Revealing information and options only when they are relevant to the user's current task.

Plain English

Progressive disclosure is the design strategy of hiding complexity until it is needed. A text editor shows basic formatting on the toolbar; advanced options appear in a "More formatting" menu. A checkout shows shipping before payment, payment before review. This approach lets experts find depth without overwhelming beginners. The failure mode: hiding things so well that expert users cannot find them.

Research background

Implementation patterns: accordion (hide sections behind expandable headers), tiered settings (basic vs. advanced mode), contextual help (show guidance only when the field is focused), hover/click-to-expand details, and multi-step flows. Key principle: the first disclosure level should cover 80% of use cases.
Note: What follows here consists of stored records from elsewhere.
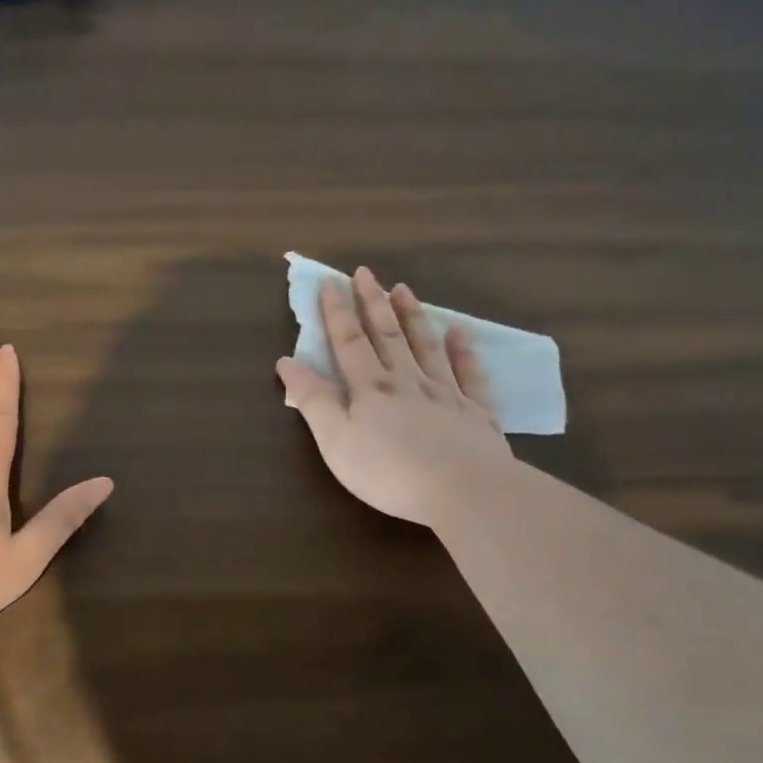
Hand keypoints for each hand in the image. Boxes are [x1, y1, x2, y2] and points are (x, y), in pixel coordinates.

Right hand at [276, 266, 509, 527]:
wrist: (463, 490)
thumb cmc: (388, 470)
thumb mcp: (335, 441)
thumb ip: (313, 401)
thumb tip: (287, 362)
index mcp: (370, 388)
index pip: (349, 342)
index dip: (337, 312)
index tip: (330, 282)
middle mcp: (407, 381)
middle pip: (387, 335)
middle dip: (372, 303)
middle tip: (365, 273)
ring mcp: (445, 393)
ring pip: (425, 346)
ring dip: (412, 316)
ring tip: (403, 289)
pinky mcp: (476, 413)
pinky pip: (469, 373)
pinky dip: (463, 350)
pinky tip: (459, 331)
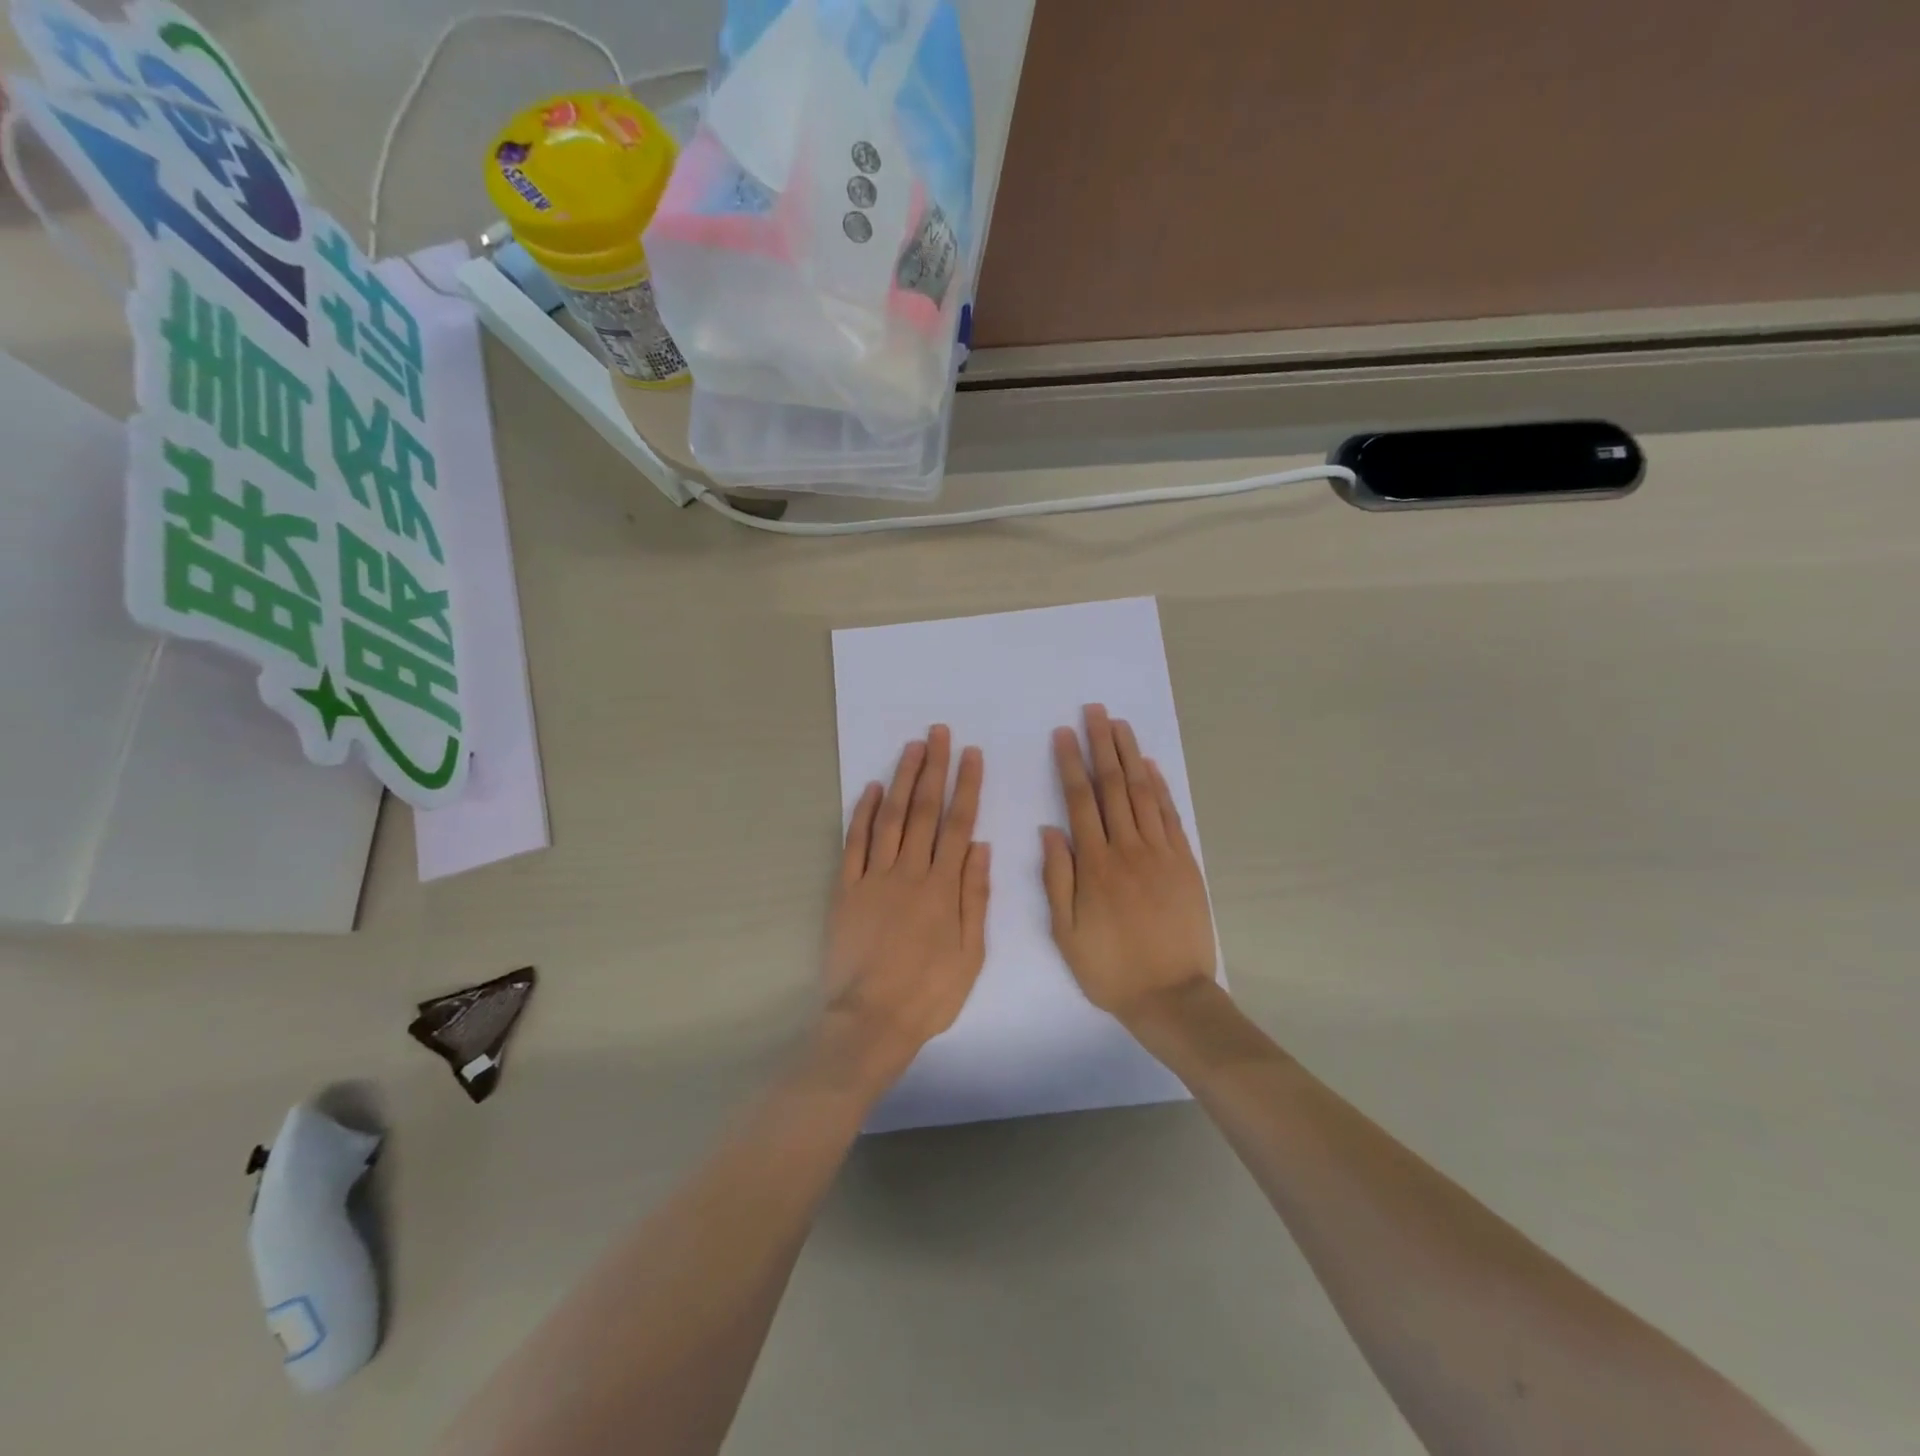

Advanced options should be discoverable via clear entry points, not buried.

UI examples

✓ Applying the principle

A simple CTA that expands to a full form on click, rather than showing a long form on page load — reduces abandonment by showing one decision at a time.

✗ Violating it

An advanced settings panel shown fully expanded by default, with 50 options visible — users cannot distinguish what they need to configure from advanced defaults.

AI Prompt

Paste into Claude, Cursor, Bolt, or v0.

Use progressive disclosure: show basic settings by default with an 'Advanced' section collapsed. Use accordions for FAQ sections. Multi-step forms reveal one group of fields at a time.